Am Fam Physician. 2018;98(1):20-21
Author disclosure: No relevant financial affiliations.
Clinical Question
Can using procalcitonin levels help guide antibiotic stewardship for patients with acute respiratory infections?
Evidence-Based Answer
Procalcitonin-guided antibiotic therapy, when compared with routine treatments, results in decreased mortality in patients with acute respiratory infections (absolute risk reduction [ARR] = 1.4%; number needed to treat [NNT] = 71). (Strength of Recommendation: A, based on consistent, good-quality patient-oriented evidence.) Compared with routine treatments, procalcitonin-guided antibiotic therapy also results in 2.4 fewer overall days of exposure to antibiotics and fewer overall antibiotic-related adverse effects (16% vs. 22% in the control group).1 (Strength of Recommendation: B, based on inconsistent or limited-quality patient-oriented evidence.)
Practice Pointers
Acute respiratory infections are the most common reason for antibiotic therapy in primary care and hospital settings.2–4 Appropriate treatment, including judicious use of antibiotics, is associated with improved clinical outcomes.3–5 Procalcitonin is a calcitonin precursor whose serum levels rise in the setting of bacterial infection; procalcitonin-guided antibiotic therapy is already used in many clinical settings. This Cochrane analysis was designed to evaluate whether procalcitonin-guided antibiotic therapy for acute respiratory infections leads to improved outcomes vs. routine management. It is an update of a 2012 review.
The authors included 26 randomized controlled trials with a total of 6,708 patients who had acute respiratory infections.1 Outcomes included all-cause mortality, treatment failure, and duration of antibiotic exposure. Per GRADE (grading of recommendations, assessment, development, and evaluation) criteria, the data in this review were deemed to be of high quality for mortality and antibiotic exposure outcomes. Data were deemed to be of moderate quality for treatment failure and adverse effects because the definitions for these end points among trials were not identical.
Compared with patients receiving routine care, those receiving procalcitonin-guided antibiotic therapy for acute respiratory infections were found to have lower 30-day all-cause mortality across all clinical settings (ARR = 1.4%; 95% confidence interval [CI], 0.5% to 2.4%; NNT = 71). Mortality is very low in primary care settings; therefore, assessment of this group was incomplete.
Treatment failure—defined as death, hospitalization, acute respiratory infection–specific complications (e.g., empyema for lower acute respiratory infections, meningitis for upper acute respiratory infections), recurrent or worsening infection, and participants reporting any symptoms of an ongoing respiratory infection (e.g., fever, cough, dyspnea) at follow-up—was not significantly lower in the procalcitonin group. Procalcitonin guidance was associated with a reduction in total antibiotic exposure (from a mean of 8.1 days to 5.7 days; regression coefficient = −2.4 days; 95% CI, −2.7 to −2.2; P < .001).

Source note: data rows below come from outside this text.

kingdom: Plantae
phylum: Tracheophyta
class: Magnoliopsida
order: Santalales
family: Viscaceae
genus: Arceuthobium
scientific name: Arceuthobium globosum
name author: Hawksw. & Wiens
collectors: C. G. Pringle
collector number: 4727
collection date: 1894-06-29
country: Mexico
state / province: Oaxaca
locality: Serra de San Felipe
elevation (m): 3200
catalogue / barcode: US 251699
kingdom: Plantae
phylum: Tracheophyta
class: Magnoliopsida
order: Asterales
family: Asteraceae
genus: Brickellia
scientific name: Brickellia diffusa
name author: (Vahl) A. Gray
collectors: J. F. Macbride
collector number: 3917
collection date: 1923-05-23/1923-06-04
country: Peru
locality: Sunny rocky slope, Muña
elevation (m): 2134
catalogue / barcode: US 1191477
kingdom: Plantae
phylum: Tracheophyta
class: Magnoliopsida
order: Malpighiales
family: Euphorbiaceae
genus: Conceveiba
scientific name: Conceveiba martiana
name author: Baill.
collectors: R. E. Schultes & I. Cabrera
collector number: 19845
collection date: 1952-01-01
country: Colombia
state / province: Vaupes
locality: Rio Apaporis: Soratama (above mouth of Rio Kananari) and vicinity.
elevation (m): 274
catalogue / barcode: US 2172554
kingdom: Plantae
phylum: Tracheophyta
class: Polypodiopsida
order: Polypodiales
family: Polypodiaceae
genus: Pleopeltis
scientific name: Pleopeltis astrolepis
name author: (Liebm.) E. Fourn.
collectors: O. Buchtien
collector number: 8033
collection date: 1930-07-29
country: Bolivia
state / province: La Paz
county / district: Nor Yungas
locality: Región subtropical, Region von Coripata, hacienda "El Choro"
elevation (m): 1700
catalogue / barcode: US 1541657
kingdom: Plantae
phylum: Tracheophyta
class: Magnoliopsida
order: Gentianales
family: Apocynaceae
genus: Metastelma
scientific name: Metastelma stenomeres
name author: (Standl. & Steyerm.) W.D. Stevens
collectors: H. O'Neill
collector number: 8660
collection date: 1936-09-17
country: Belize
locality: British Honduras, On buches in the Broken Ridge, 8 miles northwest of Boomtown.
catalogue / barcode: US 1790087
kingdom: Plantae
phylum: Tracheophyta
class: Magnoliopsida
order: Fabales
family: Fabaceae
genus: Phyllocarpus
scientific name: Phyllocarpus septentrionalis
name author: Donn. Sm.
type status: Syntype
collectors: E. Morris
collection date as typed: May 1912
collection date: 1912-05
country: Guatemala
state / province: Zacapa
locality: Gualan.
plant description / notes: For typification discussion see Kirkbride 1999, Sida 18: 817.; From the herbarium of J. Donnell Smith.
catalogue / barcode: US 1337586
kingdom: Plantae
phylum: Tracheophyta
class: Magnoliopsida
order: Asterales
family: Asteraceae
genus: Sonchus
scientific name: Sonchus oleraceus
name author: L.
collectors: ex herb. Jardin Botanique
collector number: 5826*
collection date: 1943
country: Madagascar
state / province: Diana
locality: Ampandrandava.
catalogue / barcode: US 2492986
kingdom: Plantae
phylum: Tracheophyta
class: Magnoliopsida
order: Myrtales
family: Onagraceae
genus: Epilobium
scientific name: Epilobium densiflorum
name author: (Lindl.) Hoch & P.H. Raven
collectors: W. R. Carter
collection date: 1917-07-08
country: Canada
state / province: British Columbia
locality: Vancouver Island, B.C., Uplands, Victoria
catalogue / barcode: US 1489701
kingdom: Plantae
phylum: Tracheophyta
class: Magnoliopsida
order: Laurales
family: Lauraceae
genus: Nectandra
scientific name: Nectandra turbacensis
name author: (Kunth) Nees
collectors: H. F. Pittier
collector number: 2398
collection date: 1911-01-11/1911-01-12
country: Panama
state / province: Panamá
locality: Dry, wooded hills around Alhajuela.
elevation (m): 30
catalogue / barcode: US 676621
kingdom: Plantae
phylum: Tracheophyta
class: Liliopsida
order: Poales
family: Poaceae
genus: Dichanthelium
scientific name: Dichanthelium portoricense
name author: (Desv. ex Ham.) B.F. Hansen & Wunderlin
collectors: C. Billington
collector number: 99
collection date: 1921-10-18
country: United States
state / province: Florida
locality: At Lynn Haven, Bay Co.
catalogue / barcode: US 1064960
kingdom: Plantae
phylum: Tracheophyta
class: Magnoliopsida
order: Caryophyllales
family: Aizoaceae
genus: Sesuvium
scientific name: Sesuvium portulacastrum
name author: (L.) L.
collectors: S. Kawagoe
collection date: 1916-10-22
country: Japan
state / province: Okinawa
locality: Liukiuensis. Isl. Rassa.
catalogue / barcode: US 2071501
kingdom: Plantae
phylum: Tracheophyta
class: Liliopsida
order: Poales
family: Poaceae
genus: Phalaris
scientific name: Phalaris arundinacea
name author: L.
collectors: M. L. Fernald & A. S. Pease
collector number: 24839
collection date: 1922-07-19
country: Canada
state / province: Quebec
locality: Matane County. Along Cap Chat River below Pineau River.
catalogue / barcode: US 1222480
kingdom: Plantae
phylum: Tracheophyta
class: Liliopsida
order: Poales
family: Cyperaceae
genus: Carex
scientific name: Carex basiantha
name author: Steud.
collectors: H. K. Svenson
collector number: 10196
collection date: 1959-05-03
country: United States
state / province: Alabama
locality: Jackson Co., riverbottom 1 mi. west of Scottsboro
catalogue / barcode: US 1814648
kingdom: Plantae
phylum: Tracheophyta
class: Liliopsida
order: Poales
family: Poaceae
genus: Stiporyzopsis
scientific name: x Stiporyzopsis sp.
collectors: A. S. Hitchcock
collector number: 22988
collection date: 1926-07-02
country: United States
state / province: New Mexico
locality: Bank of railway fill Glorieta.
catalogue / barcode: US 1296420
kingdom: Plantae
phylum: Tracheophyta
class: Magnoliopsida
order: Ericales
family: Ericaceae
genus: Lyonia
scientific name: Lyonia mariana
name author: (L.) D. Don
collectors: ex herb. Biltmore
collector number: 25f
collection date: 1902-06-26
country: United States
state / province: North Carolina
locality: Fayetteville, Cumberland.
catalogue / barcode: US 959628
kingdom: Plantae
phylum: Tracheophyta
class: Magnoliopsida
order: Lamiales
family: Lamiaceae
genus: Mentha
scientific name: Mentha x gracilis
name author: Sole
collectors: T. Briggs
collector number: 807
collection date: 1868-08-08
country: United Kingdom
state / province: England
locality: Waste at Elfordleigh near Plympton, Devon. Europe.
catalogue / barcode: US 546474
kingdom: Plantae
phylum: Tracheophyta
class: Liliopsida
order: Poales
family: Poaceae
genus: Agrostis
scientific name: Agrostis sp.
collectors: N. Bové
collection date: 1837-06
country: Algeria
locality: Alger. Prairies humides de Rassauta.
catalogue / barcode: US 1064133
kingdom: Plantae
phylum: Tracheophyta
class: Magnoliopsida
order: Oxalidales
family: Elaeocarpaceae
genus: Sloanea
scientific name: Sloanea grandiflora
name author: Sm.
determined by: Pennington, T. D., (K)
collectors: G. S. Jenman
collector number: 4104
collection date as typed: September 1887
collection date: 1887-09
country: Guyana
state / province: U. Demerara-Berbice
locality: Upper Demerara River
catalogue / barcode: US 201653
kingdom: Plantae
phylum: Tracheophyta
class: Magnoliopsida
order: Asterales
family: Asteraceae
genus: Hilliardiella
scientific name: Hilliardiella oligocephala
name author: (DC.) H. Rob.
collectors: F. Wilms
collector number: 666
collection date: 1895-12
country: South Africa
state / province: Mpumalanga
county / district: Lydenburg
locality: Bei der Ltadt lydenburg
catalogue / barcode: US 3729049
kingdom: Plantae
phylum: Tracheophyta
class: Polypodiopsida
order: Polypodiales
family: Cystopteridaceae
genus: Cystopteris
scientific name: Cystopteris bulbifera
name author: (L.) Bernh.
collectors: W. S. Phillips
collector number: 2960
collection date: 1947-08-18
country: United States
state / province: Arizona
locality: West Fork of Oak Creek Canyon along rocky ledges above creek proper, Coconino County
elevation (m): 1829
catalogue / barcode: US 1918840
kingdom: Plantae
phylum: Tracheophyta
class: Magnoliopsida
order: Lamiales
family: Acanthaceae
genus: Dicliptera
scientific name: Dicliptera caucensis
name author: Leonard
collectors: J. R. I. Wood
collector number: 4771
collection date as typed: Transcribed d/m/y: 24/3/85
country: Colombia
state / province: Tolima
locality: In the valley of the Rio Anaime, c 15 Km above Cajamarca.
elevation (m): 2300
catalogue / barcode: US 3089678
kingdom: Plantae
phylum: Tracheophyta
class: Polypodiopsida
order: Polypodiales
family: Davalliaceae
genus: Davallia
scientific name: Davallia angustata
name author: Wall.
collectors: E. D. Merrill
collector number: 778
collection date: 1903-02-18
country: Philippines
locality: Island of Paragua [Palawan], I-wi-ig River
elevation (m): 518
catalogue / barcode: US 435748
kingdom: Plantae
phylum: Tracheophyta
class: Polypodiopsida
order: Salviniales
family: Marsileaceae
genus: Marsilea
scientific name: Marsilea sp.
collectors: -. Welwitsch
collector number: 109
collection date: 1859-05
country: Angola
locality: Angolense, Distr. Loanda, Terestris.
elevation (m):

Data from six of the primary care and emergency department trials were analyzed and revealed a significant reduction in antibiotic-related adverse effects in patients whose care was guided by procalcitonin algorithms (16.3% in the procalcitonin-guided group vs. 22.1% in the control group; odds ratio = 0.68; 95% CI, 0.57 to 0.82; P < .001). Procalcitonin can be used quickly, with most in-house laboratories returning results within two hours. However, it may be cost prohibitive depending on insurance.
Appropriately timed and utilized procalcitonin-guided therapy has the potential to improve the management of patients with acute respiratory infections but has yet to be adequately studied in those with other clinical diagnoses. National guidelines do not yet mention the use of procalcitonin as part of the management of acute respiratory infections.